**Selected excerpt:**
----

Priors in classification

Typically in an astronomical survey, objects of different classes are present in very different proportions. For example, in the Gaia survey, stars outnumber extragalactic objects by a factor of several hundred. When we build a classifier to identify these different classes of object, we must take these different proportions, or class priors, into account.

Any classification model, such as a neural network, random forest, or Gaussian mixture model, has a class prior, even if it is implicit. Often this prior is dictated to some extent by the relative proportions, or class fractions, or the objects of each class in the training data. This is rarely the prior we want, and if we don't actively set it to something appropriate, we will get poor performance. For example, as quasars are very rare, their prior probability must be low, otherwise we will erroneously classify many of the much more common stars as quasars. Simply setting the class fractions in the training data to the class prior is at best inconvenient, as it means we need a lot of stars if we are to have enough quasars. But it is also generally wrong, because the training set frequency influences - but does not normally translate directly into - the classifier's prior. Fortunately, we can overcome this. When using a classifier like a Gaussian mixture model which models likelihoods, it is easy to combine these with a class prior via Bayes' theorem. Even with other models it is often possible to compute its intrinsic prior and then replace this with our desired prior. This we should always do. This now gives us a trained classifier that provides appropriate posterior probabilities (corresponding to our class prior) that are not dictated by the class fractions in the training set.

----

**Problem details:** Pick up the passage on class priors in classification right after its last sentence and keep writing it.

**Study material:**
----

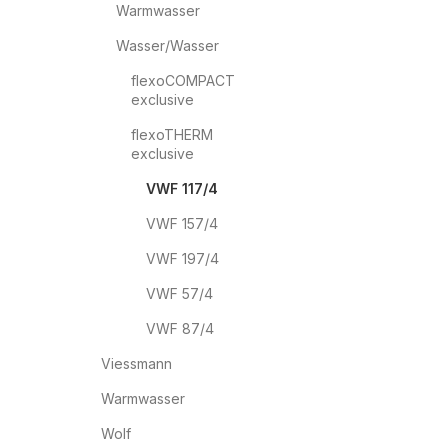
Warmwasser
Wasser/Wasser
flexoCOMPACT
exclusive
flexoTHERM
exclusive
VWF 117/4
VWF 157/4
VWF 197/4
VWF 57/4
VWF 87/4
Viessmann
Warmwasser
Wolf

----

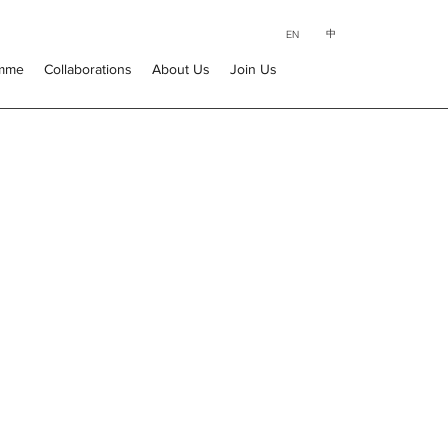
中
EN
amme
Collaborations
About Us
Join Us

----

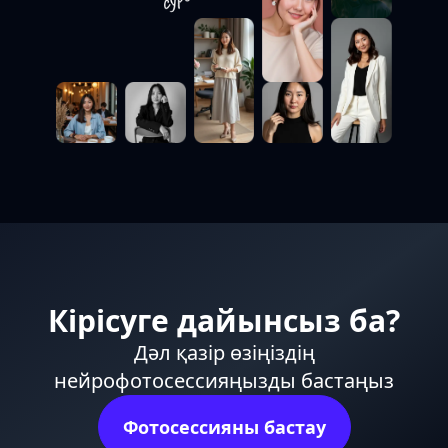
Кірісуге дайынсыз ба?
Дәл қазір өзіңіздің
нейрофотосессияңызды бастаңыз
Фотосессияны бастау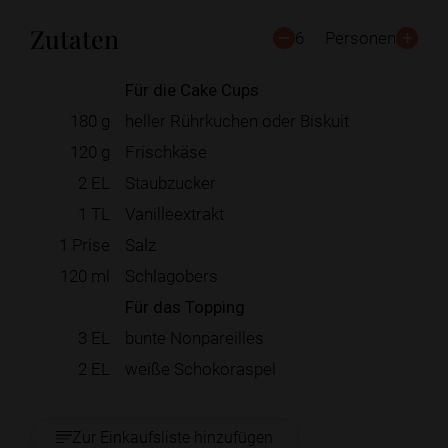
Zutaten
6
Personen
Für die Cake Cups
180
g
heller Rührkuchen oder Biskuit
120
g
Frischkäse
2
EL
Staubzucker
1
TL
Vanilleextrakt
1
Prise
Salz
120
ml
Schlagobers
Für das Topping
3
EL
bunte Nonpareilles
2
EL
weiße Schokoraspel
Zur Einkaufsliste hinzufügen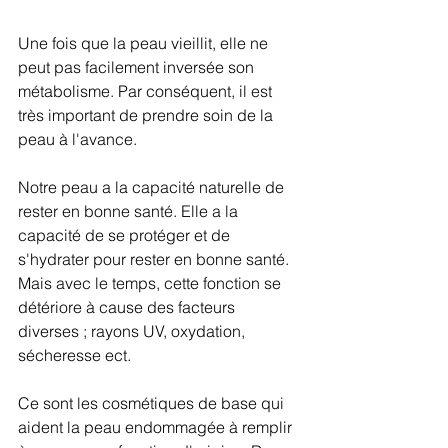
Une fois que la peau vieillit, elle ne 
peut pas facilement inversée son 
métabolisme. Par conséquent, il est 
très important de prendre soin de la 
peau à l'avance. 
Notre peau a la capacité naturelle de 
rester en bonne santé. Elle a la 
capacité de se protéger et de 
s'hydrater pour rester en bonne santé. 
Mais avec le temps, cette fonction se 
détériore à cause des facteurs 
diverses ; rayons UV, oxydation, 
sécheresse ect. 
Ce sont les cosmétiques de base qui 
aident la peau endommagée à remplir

----

**Response below:**
We always want to test this classifier on a validation data set of objects with known classes. For each object our classifier yields posterior probabilities. We use these to assign a class (e.g. take the largest probability), compute the confusion matrix, then compute the purities and completenesses of the resulting samples. But here we must also be careful. The survey to which we want to apply our classifier (where we do not know the true classes) has a very non-uniform distribution of classes: in our case, stars massively outnumber quasars. We therefore cannot asses the performance of our classifier on a balanced validation data set directly, because this contains far too few potential stellar contaminants, and so would give very optimistic purities. To overcome this, we would naively think we must have a validation set that has representative class fractions (i.e. equal to the prior). This is inconvenient, because we typically need thousands of known quasars to get statistically significant results, but then would need millions of known stars in order to get the right balance. But we don't need to do this. We can instead use any class fractions we like in the validation set, compute the posterior probabilities and assign classes, and then adjust the resulting confusion matrix to reflect the class priors. Exactly how this is done is explained in the last two paragraphs of section 3.4 of Bailer-Jones et al. (2019).

Failing to make the above adjustments corresponds to the well-known base rate fallacy. Using the correct prior and modifying the confusion matrix are important. A classifier with equal priors would perform worse on the rare objects than a classifier with appropriate priors, because the former would tend to misclassify many stars as being extragalactic. However, we would not notice this if we erroneously assessed the classifier on a balanced validation data set (equal numbers in each class), because such a validation set has an artificially low fraction of stars, and hence far too few potential contaminants. The classifier would perform worse but appear better. This is demonstrated in Table 1 of of Bailer-Jones et al. (2019).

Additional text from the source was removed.